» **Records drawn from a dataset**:
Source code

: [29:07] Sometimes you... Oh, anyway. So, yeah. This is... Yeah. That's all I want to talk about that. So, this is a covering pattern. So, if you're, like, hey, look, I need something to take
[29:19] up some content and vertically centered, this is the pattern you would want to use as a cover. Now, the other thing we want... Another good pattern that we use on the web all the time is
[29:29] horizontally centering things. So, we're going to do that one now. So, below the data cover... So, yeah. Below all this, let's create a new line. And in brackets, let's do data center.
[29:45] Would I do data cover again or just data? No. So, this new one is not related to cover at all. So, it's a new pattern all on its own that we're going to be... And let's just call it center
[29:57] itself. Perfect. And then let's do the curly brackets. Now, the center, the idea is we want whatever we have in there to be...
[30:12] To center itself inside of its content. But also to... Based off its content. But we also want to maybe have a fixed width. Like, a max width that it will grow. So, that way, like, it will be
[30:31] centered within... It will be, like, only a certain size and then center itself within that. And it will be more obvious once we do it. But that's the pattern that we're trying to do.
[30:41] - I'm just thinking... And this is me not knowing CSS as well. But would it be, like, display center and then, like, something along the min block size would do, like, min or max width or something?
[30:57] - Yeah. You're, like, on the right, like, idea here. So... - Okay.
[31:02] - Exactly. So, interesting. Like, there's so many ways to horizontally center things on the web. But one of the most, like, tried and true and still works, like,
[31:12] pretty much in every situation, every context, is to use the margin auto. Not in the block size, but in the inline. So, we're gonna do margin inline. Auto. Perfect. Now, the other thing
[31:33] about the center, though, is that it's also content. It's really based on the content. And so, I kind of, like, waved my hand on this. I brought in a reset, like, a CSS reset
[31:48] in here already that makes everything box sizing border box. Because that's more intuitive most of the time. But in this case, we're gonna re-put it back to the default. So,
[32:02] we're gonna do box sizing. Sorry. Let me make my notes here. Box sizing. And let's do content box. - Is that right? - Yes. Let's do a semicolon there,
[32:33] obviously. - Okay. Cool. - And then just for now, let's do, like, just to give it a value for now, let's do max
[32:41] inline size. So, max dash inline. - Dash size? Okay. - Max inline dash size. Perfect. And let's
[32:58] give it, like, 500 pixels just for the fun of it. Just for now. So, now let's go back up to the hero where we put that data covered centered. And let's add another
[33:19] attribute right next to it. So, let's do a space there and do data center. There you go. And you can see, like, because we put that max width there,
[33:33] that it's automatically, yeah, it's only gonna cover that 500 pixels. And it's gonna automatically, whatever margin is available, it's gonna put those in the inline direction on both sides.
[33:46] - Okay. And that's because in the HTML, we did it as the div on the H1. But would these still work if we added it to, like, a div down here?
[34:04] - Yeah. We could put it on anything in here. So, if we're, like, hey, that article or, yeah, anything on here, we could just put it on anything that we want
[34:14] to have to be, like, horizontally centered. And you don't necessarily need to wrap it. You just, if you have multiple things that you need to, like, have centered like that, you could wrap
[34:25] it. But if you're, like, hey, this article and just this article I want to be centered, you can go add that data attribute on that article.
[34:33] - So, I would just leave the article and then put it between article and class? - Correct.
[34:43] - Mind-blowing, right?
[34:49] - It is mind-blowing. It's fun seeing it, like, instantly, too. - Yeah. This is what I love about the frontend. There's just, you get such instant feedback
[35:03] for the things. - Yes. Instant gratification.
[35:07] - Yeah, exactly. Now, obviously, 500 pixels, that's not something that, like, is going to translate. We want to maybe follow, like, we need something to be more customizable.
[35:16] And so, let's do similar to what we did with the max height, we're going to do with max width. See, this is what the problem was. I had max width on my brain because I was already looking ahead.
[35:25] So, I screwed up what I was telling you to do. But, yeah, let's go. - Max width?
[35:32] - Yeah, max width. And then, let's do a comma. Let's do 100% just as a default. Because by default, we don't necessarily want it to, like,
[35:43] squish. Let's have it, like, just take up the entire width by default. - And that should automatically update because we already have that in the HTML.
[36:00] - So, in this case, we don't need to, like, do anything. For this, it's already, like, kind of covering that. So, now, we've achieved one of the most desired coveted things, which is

» **ASSIGNED TASK**:
Repeat all the lines above verbatim.

» **EXERCISE RESPONSE**:
Source code

: [29:07] Sometimes you... Oh, anyway. So, yeah. This is... Yeah. That's all I want to talk about that. So, this is a covering pattern. So, if you're, like, hey, look, I need something to take
[29:19] up some content and vertically centered, this is the pattern you would want to use as a cover. Now, the other thing we want... Another good pattern that we use on the web all the time is
[29:29] horizontally centering things. So, we're going to do that one now. So, below the data cover... So, yeah. Below all this, let's create a new line. And in brackets, let's do data center.
[29:45] Would I do data cover again or just data? No. So, this new one is not related to cover at all. So, it's a new pattern all on its own that we're going to be... And let's just call it center
[29:57] itself. Perfect. And then let's do the curly brackets. Now, the center, the idea is we want whatever we have in there to be...
[30:12] To center itself inside of its content. But also to... Based off its content. But we also want to maybe have a fixed width. Like, a max width that it will grow. So, that way, like, it will be
[30:31] centered within... It will be, like, only a certain size and then center itself within that. And it will be more obvious once we do it. But that's the pattern that we're trying to do.
[30:41] - I'm just thinking... And this is me not knowing CSS as well. But would it be, like, display center and then, like, something along the min block size would do, like, min or max width or something?
[30:57] - Yeah. You're, like, on the right, like, idea here. So... - Okay.
[31:02] - Exactly. So, interesting. Like, there's so many ways to horizontally center things on the web. But one of the most, like, tried and true and still works, like,
[31:12] pretty much in every situation, every context, is to use the margin auto. Not in the block size, but in the inline. So, we're gonna do margin inline. Auto. Perfect. Now, the other thing
[31:33] about the center, though, is that it's also content. It's really based on the content. And so, I kind of, like, waved my hand on this. I brought in a reset, like, a CSS reset
[31:48] in here already that makes everything box sizing border box. Because that's more intuitive most of the time. But in this case, we're gonna re-put it back to the default. So,
[32:02] we're gonna do box sizing. Sorry. Let me make my notes here. Box sizing. And let's do content box. - Is that right? - Yes. Let's do a semicolon there,
[32:33] obviously. - Okay. Cool. - And then just for now, let's do, like, just to give it a value for now, let's do max
[32:41] inline size. So, max dash inline. - Dash size? Okay. - Max inline dash size. Perfect. And let's
[32:58] give it, like, 500 pixels just for the fun of it. Just for now. So, now let's go back up to the hero where we put that data covered centered. And let's add another
[33:19] attribute right next to it. So, let's do a space there and do data center. There you go. And you can see, like, because we put that max width there,
[33:33] that it's automatically, yeah, it's only gonna cover that 500 pixels. And it's gonna automatically, whatever margin is available, it's gonna put those in the inline direction on both sides.
[33:46] - Okay. And that's because in the HTML, we did it as the div on the H1. But would these still work if we added it to, like, a div down here?
[34:04] - Yeah. We could put it on anything in here. So, if we're, like, hey, that article or, yeah, anything on here, we could just put it on anything that we want
[34:14] to have to be, like, horizontally centered. And you don't necessarily need to wrap it. You just, if you have multiple things that you need to, like, have centered like that, you could wrap
[34:25] it. But if you're, like, hey, this article and just this article I want to be centered, you can go add that data attribute on that article.
[34:33] - So, I would just leave the article and then put it between article and class? - Correct.
[34:43] - Mind-blowing, right?
[34:49] - It is mind-blowing. It's fun seeing it, like, instantly, too. - Yeah. This is what I love about the frontend. There's just, you get such instant feedback
[35:03] for the things. - Yes. Instant gratification.
[35:07] - Yeah, exactly. Now, obviously, 500 pixels, that's not something that, like, is going to translate. We want to maybe follow, like, we need something to be more customizable.
[35:16] And so, let's do similar to what we did with the max height, we're going to do with max width. See, this is what the problem was. I had max width on my brain because I was already looking ahead.
[35:25] So, I screwed up what I was telling you to do. But, yeah, let's go. - Max width?
[35:32] - Yeah, max width. And then, let's do a comma. Let's do 100% just as a default. Because by default, we don't necessarily want it to, like,
[35:43] squish. Let's have it, like, just take up the entire width by default. - And that should automatically update because we already have that in the HTML.
[36:00] - So, in this case, we don't need to, like, do anything. For this, it's already, like, kind of covering that. So, now, we've achieved one of the most desired coveted things, which is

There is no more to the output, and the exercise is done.